Il disparut rapidement sans ajouter un mot, et j’entrepris pour ma part de commencer à mener l’enquête qui s’imposait, pendant que Stackhurst, toujours aussi abasourdi, resterait auprès du corps. Ma première intention fut naturellement de me rendre sur la plage. Du haut du sentier je la surplombais tout entière. Elle était absolument déserte, en dehors de deux ou trois silhouettes que l’on apercevait se mouvant en direction du village de Fulworth. Rasséréné sur ce point, je me mis à descendre le sentier. Régulièrement de la glaise ou de la marne s’y trouvaient mêlées à de la craie, de sorte que je pouvais aisément suivre les traces de pas de McPherson, descendant puis remontant le sentier, qui s’y étaient imprimées. A en juger par l’absence d’autres empreintes, nul autre se s’était rendu sur la plage en empruntant ce chemin ce matin. J’observai à un endroit une empreinte de main, dont les doigts étaient orientés dans le sens de la montée, qui indiquait que le pauvre McPherson était tombé en remontant. Je notai également de petits creux ronds : plusieurs fois il avait dû s’effondrer sur les genoux.

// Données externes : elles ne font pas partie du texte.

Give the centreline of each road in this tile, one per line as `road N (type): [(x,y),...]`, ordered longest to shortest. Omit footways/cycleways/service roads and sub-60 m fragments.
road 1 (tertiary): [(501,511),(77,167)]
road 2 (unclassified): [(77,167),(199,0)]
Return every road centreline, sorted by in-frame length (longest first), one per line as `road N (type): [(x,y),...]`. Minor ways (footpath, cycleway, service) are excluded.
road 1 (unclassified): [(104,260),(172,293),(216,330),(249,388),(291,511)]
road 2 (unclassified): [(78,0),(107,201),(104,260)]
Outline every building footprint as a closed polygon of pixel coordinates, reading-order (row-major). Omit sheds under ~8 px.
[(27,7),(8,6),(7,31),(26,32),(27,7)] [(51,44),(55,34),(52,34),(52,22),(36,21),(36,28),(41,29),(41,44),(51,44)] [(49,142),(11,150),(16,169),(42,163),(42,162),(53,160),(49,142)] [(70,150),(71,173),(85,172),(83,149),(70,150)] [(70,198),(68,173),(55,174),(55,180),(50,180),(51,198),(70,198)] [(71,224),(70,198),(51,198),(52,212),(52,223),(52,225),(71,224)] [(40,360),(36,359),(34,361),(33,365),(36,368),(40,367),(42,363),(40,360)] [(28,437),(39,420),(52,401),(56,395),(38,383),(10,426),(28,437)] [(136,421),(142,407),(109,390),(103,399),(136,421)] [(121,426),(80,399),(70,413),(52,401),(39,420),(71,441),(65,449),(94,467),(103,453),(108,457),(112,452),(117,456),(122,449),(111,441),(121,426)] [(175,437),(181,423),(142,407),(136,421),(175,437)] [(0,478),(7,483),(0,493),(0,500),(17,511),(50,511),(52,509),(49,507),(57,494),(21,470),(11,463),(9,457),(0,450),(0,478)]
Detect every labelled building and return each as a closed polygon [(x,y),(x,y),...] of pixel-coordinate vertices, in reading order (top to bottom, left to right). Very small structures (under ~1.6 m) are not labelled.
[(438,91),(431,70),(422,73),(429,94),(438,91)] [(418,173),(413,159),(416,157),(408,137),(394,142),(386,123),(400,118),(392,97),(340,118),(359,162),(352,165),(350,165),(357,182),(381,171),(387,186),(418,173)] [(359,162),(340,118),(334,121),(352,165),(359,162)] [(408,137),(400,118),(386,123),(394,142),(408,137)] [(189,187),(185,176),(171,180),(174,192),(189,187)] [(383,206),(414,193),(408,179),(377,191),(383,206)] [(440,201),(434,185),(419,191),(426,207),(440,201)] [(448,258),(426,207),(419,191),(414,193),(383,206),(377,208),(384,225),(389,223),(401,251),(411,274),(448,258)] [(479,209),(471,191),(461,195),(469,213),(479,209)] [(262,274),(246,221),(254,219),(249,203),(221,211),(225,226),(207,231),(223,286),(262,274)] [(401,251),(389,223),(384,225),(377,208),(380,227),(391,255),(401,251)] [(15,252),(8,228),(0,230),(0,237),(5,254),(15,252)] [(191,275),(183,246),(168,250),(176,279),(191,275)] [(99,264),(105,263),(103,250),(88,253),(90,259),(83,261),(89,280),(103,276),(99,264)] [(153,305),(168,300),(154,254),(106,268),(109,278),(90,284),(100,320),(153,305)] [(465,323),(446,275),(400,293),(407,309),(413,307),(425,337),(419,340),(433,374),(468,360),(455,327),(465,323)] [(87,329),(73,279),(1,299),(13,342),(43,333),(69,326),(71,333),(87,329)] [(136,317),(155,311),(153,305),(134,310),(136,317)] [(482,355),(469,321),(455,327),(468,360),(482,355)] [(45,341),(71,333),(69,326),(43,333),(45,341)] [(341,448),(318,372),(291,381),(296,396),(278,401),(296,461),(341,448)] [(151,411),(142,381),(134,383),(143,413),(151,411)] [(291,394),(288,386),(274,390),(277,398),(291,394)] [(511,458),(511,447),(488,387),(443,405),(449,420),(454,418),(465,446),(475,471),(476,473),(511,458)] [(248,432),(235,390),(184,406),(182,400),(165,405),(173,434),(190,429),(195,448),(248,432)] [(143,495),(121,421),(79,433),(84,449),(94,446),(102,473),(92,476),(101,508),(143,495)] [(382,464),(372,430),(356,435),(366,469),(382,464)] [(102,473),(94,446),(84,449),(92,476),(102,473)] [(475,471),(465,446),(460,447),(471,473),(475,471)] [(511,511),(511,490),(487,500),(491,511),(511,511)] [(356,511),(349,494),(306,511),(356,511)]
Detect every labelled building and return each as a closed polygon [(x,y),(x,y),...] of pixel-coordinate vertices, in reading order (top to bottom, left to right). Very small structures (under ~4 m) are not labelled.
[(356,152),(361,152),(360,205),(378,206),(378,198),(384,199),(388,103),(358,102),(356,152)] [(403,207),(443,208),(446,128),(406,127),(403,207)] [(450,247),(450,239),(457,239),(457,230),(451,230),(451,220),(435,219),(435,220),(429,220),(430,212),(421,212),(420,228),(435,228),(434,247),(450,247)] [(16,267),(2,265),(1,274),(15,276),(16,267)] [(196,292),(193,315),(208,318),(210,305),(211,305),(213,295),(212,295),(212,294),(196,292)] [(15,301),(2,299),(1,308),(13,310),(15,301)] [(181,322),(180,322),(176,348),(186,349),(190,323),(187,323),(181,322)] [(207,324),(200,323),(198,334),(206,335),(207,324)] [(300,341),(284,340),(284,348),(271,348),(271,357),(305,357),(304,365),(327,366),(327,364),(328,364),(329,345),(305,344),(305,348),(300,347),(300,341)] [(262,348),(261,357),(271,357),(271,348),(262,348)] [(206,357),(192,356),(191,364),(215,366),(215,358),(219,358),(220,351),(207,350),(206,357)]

Au bas du sentier s’étendait l’imposant lagon laissé par la mer refoulée. McPherson avait dû se dévêtir à cet endroit, car une serviette gisait encore sur un rocher. Elle était pliée et sèche, ce qui semblait indiquer que le malheureux ne s’était pas baigné. En arpentant les galets j’aperçus, au milieu de petites plages de sable, l’empreinte de ses sandales et de ses pieds déchaussés – ce dernier point indiquait qu’il s’était disposé à se baigner, bien que la serviette pliée indiquât qu’il ne l’avait pas fait.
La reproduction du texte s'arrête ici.